[Dataset entries]
════════════════════

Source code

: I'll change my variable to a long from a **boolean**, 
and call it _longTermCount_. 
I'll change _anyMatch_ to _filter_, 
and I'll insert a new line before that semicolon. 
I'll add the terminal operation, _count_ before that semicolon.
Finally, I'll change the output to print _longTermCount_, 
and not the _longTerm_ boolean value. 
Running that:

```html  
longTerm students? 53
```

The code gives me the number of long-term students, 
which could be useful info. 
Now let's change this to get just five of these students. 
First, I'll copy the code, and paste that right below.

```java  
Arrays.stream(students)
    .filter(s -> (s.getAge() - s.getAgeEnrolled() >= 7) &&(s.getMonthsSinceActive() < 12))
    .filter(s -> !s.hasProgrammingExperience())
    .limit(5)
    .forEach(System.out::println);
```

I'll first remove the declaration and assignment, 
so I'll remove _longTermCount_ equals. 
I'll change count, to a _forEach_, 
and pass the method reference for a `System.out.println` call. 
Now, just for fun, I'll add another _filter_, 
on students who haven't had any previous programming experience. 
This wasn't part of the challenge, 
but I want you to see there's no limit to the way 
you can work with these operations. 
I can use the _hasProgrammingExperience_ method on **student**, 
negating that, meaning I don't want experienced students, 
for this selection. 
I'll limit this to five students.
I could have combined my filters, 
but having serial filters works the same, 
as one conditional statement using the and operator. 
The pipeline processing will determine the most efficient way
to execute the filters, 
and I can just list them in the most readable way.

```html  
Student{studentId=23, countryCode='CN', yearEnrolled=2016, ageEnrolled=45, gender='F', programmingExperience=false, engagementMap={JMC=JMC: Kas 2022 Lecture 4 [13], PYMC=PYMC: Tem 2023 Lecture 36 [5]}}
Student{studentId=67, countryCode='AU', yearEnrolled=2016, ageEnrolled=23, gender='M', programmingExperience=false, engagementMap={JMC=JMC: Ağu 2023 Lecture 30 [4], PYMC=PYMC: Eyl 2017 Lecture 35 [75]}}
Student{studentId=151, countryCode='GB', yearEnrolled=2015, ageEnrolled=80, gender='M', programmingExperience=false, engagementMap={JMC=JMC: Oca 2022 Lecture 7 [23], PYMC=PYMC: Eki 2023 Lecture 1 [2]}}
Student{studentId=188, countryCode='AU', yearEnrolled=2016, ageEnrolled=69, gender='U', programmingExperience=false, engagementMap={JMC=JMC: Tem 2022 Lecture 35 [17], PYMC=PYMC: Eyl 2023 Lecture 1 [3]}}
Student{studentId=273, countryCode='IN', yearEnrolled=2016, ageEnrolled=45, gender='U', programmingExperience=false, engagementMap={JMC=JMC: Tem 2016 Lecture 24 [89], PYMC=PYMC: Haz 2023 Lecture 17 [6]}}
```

════════════════════

• [Directions]: Tell me how many lines of the records include the word "call", and say nothing else.

• [Task output]: 2